**Request:** Copy out the lines of the listing below, unchanged, from the line with "genus: Dryopteris" to the line with "common name: Goat willow", including both of those lines.

___ Data extract ___

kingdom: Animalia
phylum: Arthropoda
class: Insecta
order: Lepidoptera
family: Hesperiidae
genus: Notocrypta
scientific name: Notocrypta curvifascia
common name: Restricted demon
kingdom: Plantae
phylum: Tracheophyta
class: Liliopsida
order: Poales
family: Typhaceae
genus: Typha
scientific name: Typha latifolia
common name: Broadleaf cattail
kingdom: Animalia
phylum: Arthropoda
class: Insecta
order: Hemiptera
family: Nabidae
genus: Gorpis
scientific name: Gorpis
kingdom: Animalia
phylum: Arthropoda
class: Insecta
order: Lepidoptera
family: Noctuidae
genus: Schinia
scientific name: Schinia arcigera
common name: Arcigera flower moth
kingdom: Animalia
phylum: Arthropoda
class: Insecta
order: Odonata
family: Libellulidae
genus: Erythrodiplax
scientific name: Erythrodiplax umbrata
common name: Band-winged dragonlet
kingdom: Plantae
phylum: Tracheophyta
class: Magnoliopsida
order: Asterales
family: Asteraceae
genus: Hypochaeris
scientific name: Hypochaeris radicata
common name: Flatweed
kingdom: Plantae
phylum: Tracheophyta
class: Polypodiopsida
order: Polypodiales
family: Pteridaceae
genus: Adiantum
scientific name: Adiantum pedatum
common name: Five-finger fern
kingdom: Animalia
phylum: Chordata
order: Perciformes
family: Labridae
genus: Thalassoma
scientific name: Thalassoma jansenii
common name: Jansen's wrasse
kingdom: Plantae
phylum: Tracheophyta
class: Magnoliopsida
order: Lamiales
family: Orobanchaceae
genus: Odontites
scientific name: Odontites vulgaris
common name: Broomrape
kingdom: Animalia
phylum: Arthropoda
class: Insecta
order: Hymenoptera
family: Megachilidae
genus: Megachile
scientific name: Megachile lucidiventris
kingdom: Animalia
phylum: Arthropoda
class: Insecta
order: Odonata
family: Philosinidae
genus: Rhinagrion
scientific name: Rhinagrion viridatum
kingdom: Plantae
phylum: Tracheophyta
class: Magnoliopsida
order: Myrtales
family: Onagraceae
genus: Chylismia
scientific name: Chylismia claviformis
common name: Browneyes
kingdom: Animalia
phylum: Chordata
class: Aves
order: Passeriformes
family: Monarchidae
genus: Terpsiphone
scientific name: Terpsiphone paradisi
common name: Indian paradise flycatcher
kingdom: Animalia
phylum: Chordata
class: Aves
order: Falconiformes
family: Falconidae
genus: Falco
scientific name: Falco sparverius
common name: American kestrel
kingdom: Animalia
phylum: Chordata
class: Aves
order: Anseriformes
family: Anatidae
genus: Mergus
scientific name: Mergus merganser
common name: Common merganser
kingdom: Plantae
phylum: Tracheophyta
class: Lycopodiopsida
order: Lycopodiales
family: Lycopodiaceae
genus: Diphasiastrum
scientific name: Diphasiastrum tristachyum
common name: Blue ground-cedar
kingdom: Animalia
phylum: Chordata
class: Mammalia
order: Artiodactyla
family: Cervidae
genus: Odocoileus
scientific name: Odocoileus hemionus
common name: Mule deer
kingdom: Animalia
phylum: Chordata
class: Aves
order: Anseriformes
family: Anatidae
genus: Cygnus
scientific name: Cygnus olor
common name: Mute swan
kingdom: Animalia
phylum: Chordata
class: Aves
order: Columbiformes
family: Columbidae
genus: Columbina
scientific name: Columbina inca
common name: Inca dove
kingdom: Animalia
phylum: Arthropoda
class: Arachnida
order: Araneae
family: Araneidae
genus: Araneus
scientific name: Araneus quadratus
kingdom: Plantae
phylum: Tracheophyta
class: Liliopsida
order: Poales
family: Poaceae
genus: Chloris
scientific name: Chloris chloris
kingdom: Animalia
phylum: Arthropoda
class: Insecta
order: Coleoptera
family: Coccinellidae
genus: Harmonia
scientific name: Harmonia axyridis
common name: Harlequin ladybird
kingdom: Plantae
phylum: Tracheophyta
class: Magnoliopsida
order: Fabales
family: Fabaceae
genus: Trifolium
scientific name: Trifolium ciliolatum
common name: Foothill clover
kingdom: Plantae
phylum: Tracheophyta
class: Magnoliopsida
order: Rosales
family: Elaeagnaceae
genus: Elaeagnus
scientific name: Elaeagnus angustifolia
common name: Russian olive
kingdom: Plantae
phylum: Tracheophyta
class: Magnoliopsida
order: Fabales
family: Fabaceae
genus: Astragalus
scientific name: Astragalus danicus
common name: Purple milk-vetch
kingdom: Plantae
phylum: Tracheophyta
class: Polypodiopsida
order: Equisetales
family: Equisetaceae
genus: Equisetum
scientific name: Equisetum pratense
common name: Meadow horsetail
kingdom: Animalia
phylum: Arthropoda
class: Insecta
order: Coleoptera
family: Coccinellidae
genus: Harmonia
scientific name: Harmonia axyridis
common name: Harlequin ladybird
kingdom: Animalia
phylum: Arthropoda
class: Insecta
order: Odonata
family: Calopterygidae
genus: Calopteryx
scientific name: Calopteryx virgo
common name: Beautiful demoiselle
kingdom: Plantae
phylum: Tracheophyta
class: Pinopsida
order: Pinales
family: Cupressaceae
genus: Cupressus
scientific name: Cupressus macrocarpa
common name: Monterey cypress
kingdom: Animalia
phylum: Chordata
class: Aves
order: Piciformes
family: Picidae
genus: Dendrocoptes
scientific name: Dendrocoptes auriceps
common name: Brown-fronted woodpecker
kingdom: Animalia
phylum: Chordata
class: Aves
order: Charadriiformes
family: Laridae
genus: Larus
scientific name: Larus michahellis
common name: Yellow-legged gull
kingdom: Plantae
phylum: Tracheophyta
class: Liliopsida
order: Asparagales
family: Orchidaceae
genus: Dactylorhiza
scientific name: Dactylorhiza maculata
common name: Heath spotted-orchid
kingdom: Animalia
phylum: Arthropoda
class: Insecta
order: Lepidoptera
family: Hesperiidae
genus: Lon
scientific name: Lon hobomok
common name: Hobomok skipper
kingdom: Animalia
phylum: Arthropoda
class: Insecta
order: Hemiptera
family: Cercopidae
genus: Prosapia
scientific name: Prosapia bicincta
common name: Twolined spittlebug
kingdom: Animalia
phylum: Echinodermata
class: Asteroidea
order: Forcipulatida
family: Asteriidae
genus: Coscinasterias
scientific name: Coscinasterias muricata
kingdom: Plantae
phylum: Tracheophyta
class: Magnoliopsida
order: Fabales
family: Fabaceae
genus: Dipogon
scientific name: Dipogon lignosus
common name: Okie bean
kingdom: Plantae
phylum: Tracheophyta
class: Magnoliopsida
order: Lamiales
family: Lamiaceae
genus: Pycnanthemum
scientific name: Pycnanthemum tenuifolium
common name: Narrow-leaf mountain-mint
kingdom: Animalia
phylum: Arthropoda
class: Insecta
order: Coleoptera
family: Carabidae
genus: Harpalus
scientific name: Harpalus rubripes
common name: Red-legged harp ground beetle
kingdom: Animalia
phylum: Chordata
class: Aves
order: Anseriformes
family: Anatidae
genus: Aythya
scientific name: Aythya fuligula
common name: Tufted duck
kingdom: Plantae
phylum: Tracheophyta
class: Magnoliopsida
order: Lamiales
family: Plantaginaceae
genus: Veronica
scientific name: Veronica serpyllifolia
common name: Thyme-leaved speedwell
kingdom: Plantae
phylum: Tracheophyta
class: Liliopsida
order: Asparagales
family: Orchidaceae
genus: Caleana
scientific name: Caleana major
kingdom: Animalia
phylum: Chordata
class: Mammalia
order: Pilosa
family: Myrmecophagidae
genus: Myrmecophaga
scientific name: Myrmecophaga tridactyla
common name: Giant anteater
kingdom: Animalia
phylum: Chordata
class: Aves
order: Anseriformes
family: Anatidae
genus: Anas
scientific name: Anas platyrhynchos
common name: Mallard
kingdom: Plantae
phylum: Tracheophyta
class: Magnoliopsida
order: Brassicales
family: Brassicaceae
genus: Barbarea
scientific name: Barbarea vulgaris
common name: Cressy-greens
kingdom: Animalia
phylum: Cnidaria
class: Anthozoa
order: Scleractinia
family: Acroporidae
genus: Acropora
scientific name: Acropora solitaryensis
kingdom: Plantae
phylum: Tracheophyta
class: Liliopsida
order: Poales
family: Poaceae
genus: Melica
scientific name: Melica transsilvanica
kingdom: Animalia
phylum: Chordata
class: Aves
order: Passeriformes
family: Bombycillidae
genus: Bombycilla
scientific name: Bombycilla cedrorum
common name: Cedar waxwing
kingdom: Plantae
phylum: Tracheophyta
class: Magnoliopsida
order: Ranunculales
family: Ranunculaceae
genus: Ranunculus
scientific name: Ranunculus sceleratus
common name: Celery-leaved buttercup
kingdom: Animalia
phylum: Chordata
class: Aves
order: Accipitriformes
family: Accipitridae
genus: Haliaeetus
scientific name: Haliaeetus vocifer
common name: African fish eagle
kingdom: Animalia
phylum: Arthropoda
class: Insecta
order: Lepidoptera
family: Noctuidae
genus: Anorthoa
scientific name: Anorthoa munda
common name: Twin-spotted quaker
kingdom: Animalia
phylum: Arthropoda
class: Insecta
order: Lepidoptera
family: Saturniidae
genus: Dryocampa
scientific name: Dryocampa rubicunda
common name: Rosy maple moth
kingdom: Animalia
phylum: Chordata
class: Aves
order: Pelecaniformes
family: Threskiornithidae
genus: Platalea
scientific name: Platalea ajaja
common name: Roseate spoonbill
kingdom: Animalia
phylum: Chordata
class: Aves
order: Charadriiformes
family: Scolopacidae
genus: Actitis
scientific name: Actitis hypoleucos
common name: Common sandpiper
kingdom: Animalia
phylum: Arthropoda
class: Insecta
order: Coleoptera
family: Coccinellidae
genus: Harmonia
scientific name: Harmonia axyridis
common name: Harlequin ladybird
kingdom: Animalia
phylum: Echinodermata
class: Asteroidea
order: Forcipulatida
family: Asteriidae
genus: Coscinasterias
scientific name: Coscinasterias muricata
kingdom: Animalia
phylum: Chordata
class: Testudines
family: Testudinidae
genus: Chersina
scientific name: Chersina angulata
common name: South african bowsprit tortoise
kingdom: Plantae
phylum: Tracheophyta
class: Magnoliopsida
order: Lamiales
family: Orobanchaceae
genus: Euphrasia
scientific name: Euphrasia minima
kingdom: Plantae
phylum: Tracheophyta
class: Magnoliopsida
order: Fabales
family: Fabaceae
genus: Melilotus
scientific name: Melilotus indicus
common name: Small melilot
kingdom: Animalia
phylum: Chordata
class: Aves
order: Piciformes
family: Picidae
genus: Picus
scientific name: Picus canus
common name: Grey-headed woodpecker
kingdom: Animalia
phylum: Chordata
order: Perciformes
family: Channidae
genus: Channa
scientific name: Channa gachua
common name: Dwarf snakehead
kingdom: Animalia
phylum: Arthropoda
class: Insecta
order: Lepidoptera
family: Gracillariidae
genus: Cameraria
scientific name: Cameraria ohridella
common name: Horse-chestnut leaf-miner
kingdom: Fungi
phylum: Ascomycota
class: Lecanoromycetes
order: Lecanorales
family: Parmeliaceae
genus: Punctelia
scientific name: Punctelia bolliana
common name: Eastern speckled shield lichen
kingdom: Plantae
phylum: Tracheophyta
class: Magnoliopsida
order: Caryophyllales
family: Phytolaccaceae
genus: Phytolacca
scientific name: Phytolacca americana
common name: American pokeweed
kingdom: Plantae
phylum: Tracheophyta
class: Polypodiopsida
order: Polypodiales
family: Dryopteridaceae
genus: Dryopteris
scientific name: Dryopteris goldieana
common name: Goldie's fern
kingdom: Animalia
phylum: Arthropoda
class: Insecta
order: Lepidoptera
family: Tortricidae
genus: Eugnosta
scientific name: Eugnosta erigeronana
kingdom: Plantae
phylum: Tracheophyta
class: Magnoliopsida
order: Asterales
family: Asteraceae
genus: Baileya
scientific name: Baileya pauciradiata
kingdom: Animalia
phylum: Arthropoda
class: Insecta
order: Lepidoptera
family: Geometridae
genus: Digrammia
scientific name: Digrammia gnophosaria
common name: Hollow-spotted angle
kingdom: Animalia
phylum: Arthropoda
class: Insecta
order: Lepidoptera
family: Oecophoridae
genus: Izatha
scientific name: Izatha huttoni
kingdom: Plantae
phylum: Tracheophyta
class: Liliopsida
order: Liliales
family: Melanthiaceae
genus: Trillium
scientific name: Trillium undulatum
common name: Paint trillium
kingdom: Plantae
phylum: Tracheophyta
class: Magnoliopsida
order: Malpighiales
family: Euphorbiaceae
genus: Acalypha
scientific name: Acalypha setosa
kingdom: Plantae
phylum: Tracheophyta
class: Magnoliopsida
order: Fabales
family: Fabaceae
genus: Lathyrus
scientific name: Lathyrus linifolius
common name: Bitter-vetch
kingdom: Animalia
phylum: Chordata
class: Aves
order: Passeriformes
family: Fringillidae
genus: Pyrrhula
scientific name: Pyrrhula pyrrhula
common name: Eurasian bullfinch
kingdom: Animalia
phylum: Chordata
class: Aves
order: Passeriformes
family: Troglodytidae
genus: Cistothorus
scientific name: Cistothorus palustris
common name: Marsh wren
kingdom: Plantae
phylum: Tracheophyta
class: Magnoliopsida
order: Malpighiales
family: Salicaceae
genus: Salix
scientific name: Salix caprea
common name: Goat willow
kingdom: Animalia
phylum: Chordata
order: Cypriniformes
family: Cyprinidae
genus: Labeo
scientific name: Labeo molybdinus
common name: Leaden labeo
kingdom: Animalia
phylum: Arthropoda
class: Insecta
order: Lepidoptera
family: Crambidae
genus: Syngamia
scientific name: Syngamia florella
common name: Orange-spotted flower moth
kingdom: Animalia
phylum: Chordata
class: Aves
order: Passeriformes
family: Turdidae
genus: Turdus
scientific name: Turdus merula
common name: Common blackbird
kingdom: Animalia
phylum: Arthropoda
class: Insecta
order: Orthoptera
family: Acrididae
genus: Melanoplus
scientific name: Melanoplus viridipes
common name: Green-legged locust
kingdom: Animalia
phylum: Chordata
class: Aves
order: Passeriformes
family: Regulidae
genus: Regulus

___

**Written solution:**
genus: Dryopteris
scientific name: Dryopteris goldieana
common name: Goldie's fern
kingdom: Animalia
phylum: Arthropoda
class: Insecta
order: Lepidoptera
family: Tortricidae
genus: Eugnosta
scientific name: Eugnosta erigeronana
kingdom: Plantae
phylum: Tracheophyta
class: Magnoliopsida
order: Asterales
family: Asteraceae
genus: Baileya
scientific name: Baileya pauciradiata
kingdom: Animalia
phylum: Arthropoda
class: Insecta
order: Lepidoptera
family: Geometridae
genus: Digrammia
scientific name: Digrammia gnophosaria
common name: Hollow-spotted angle
kingdom: Animalia
phylum: Arthropoda
class: Insecta
order: Lepidoptera
family: Oecophoridae
genus: Izatha
scientific name: Izatha huttoni
kingdom: Plantae
phylum: Tracheophyta
class: Liliopsida
order: Liliales
family: Melanthiaceae
genus: Trillium
scientific name: Trillium undulatum
common name: Paint trillium
kingdom: Plantae
phylum: Tracheophyta
class: Magnoliopsida
order: Malpighiales
family: Euphorbiaceae
genus: Acalypha
scientific name: Acalypha setosa
kingdom: Plantae
phylum: Tracheophyta
class: Magnoliopsida
order: Fabales
family: Fabaceae
genus: Lathyrus
scientific name: Lathyrus linifolius
common name: Bitter-vetch
kingdom: Animalia
phylum: Chordata
class: Aves
order: Passeriformes
family: Fringillidae
genus: Pyrrhula
scientific name: Pyrrhula pyrrhula
common name: Eurasian bullfinch
kingdom: Animalia
phylum: Chordata
class: Aves
order: Passeriformes
family: Troglodytidae
genus: Cistothorus
scientific name: Cistothorus palustris
common name: Marsh wren
kingdom: Plantae
phylum: Tracheophyta
class: Magnoliopsida
order: Malpighiales
family: Salicaceae
genus: Salix
scientific name: Salix caprea
common name: Goat willow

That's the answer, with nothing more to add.